Not in any way, shape or form. I’ve never believed all publicity is good publicity. In fact, I answered this same question in Forbes about a year ago like this: “Anyone who says this is either delusional or a masochist. No one in their right mind believes that any publicity is good publicity. That’s just what well-meaning people say to their friends who get bad publicity so they don’t feel quite as crappy. Bad publicity is bad publicity, end of story.”
I will make one caveat to that, something that I’ve come to believe over the past year: at a certain point, if you are attempting to raise awareness for something greater than yourself, you can, in theory, justify all sorts of negativity. If you believe you have something to share that might help people in some way — a cause or a particular sentiment or a belief set or a worldview — That can put snarky press into perspective. You think to yourself, ‘as long as this publicity leads people to my message, which I believe in deeply, it doesn’t matter if a percentage of them don’t get it and don’t like me.’ But that’s next level. You can’t do that if your goal for publicity is just vanity or approbation.
Are you worried about how people will respond to this show, or are you used to criticism at this point?
Oddly, I’m less worried about what other people think than I have been in my entire life, and this (newfound) sense of self is – ironically – the greatest gift this show gave me. Because of the choices I made about the content of the show – to embark upon a serious quest as to why I haven’t had a healthy long term relationship – both experiential and in writing, for my ELLE.com column “Guinea Pig of Love” – it felt like ten years of therapy stuffed into four or five months.
Brutal. I hated some of it, really hated it. But it was THE BEST THING that could have happened to me, because as it turned out, I had been trying my entire life to garner positive reactions from the outside world – everyone from my parents to my friends to the men I dated to strangers on the internet. I wanted them all to love me. I thought that if they did I would be happy. But (duh) that’s not how it works. Maybe I knew this intellectually before, but I certainly didn’t know it in my heart.
So how did the show teach me that? By forcing me to show my worst, my messiest, my least lovable sides. Because you CANNOT possibly be on your best behavior for the number of hours they film you. I finally stopped trying to be perfect, and started just being myself. And at the same time I was in therapy, both conventional and not very conventional at all, in which I was forced to confront a host of issues stemming from my deep seated self-loathing, which began in childhood (doesn’t it always?). I didn’t feel lovable, and so it mattered deeply to me whether people praised me or criticized me. Whether they called me pretty or called me fat. Whether they thought I was talented or a hack. But now? It’s not that those insults don’t still sting. It’s that I know they don’t really matter. Not much does, when it comes down to it. I don’t mean that in the nihilistic sense – I mean it more in the Buddhist sense. Just be present with those you love, learn and grow and actively engage the world, take time for the spiritual, make your mistakes because you pushed yourself, not because you didn’t, and maybe hit a creative high now and again. Then forgive yourself when you don’t. That’s all you can really do.
Do you think this will change anyone’s opinion of you?

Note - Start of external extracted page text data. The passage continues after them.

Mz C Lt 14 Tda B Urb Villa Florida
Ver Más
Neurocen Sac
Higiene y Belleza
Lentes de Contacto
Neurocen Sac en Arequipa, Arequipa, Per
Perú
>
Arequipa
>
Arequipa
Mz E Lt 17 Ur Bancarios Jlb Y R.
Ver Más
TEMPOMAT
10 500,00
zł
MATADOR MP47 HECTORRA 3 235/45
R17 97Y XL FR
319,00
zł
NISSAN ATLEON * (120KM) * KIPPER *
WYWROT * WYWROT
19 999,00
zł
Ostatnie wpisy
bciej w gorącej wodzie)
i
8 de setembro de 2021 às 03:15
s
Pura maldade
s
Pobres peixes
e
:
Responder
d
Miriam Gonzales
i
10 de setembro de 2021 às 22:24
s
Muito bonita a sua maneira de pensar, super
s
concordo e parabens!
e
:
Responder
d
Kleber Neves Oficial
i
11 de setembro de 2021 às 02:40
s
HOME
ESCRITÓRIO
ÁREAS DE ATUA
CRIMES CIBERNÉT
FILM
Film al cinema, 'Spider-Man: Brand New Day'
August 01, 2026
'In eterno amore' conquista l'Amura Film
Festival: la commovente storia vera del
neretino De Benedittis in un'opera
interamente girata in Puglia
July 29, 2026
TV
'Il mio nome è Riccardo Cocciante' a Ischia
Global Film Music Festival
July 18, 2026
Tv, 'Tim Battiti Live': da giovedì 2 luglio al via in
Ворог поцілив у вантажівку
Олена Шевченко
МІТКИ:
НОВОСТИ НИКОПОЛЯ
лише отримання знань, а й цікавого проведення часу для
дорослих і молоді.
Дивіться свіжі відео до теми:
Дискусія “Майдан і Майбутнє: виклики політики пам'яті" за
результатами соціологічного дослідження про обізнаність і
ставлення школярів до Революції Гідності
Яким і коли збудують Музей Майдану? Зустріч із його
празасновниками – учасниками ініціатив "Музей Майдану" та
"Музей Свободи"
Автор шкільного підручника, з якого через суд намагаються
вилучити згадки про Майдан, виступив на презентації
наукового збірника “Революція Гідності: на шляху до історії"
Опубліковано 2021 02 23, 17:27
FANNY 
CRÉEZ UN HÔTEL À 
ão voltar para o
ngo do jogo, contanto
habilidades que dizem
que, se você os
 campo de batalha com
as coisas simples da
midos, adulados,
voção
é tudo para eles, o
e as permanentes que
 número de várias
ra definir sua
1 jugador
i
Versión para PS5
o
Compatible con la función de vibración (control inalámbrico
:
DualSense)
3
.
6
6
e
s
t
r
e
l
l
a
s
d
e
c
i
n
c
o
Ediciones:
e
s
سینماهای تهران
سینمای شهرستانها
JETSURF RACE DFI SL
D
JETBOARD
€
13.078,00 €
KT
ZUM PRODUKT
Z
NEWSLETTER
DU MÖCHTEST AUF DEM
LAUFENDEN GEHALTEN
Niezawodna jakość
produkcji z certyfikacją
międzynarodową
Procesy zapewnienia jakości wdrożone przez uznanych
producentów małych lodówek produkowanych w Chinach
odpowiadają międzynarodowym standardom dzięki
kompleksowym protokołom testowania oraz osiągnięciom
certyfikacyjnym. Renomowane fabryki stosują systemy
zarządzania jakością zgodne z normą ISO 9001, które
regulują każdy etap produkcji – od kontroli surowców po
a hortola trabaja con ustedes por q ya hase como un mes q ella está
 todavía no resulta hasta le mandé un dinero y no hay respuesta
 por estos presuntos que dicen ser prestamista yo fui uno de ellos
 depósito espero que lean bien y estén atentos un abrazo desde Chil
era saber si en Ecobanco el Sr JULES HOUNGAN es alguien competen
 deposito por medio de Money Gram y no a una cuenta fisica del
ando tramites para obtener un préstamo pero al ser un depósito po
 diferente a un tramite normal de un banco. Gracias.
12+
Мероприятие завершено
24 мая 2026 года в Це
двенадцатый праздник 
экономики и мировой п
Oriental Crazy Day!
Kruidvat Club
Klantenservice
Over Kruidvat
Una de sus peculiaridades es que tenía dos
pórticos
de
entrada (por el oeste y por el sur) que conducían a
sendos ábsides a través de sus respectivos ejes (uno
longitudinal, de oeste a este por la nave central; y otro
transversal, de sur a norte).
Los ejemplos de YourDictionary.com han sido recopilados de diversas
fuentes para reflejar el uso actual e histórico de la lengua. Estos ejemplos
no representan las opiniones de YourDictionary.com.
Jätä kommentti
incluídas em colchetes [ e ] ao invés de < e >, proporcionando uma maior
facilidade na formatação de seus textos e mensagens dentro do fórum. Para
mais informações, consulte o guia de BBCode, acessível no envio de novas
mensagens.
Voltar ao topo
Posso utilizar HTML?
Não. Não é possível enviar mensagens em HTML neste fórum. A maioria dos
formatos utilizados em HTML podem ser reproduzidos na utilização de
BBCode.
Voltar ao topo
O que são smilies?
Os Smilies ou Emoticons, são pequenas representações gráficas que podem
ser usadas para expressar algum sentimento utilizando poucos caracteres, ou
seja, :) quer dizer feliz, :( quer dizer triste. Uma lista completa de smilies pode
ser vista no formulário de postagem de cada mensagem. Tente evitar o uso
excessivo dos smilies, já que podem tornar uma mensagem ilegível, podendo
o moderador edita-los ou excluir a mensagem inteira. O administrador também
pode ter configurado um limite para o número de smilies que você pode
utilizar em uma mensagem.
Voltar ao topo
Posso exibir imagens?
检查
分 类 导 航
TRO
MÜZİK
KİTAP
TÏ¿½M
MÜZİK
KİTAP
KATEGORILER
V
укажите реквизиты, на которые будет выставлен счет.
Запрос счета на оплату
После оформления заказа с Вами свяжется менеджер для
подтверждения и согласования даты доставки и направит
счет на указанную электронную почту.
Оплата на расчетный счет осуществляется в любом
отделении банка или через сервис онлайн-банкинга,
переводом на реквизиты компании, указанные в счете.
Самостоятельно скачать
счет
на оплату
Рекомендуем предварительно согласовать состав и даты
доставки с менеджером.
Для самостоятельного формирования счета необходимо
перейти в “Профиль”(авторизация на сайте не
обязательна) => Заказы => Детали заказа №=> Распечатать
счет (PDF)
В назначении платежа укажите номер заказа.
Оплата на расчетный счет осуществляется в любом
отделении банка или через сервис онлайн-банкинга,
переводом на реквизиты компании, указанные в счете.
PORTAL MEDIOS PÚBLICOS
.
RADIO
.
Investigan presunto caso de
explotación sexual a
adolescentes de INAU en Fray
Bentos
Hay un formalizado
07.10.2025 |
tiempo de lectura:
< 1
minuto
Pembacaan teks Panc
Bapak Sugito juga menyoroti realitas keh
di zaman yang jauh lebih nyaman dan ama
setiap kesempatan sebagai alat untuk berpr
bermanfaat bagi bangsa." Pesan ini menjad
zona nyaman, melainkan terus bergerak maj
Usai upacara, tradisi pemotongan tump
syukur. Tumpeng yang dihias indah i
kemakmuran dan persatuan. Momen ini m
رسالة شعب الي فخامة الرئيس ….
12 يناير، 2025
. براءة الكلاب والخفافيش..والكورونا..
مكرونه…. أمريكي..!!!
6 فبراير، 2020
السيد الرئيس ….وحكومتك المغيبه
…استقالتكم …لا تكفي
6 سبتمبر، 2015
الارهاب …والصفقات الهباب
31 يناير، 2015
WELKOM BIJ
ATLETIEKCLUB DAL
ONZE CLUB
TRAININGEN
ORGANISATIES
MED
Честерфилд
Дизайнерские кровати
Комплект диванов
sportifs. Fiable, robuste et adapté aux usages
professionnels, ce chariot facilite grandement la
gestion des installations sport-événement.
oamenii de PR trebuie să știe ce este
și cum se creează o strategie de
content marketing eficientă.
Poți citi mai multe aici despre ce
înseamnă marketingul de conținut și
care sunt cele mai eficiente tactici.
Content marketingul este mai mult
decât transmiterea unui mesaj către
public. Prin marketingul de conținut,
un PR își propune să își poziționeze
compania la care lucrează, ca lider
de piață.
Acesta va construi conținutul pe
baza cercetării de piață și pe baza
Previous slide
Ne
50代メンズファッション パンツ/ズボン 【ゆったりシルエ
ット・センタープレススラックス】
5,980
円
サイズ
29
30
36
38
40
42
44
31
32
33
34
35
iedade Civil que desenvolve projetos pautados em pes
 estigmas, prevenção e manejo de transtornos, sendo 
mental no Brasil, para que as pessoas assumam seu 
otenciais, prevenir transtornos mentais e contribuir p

I don’t know, honestly. On the one hand, I hope so. On the other … who can really tell? I find the most common reaction I receive when I meet people in person who had heretofore only known me only through the myopic lens of New York gossip media is: “You’re totally different than I expected.” Of course I am. I was rarely who they portrayed me to be. I was rarely who I portrayed myself to be. And that, of course, was the problem. I guess I don’t really know how people will perceive me. I can’t always see myself accurately from the vantage point of others. Never could.
Some people have said this is a comeback. Do you consider it one?
Not really. I was incredibly proud of my syndicated social media column last year … THAT felt like a comeback to me. This feels much more like the end of a very, very long journey. I suppose it’s because comebacks feel like something you chase, something you need, something you’ll die without, something you’re doing to PROVE IT to others. I liked checking this off my list of things I’ve always wanted to do, but I didn’t need it for my ego by the time I got it. I sort of Eat, Pray, Loved my way out of the obsession with (what I believe to be) this false idea of success. I guess I just changed. I moved on. And isn’t “coming back” the opposite of that? I guess if they called it a “come forward” I would be more comfortable using that term. But that just doesn’t have the same ring ;-)
Do you feel like you were presented fairly on the show?
Truthfully, I have only seen the first episode, so I don’t know yet. I hope so. The producers were incredibly brave, thoughtful women who really cared about the show and I daresay about me, so even if I disagree with individual choices, I know they did what they felt best to tell my story in a way which resonated with the audience. I also am writing “blogs” (my first one was 3,200 words, so it’s more like a treatise) with explanatory commentary on Bravo’s site, so I do feel like I have a forum to expand, if you will, upon what the TV show portrays.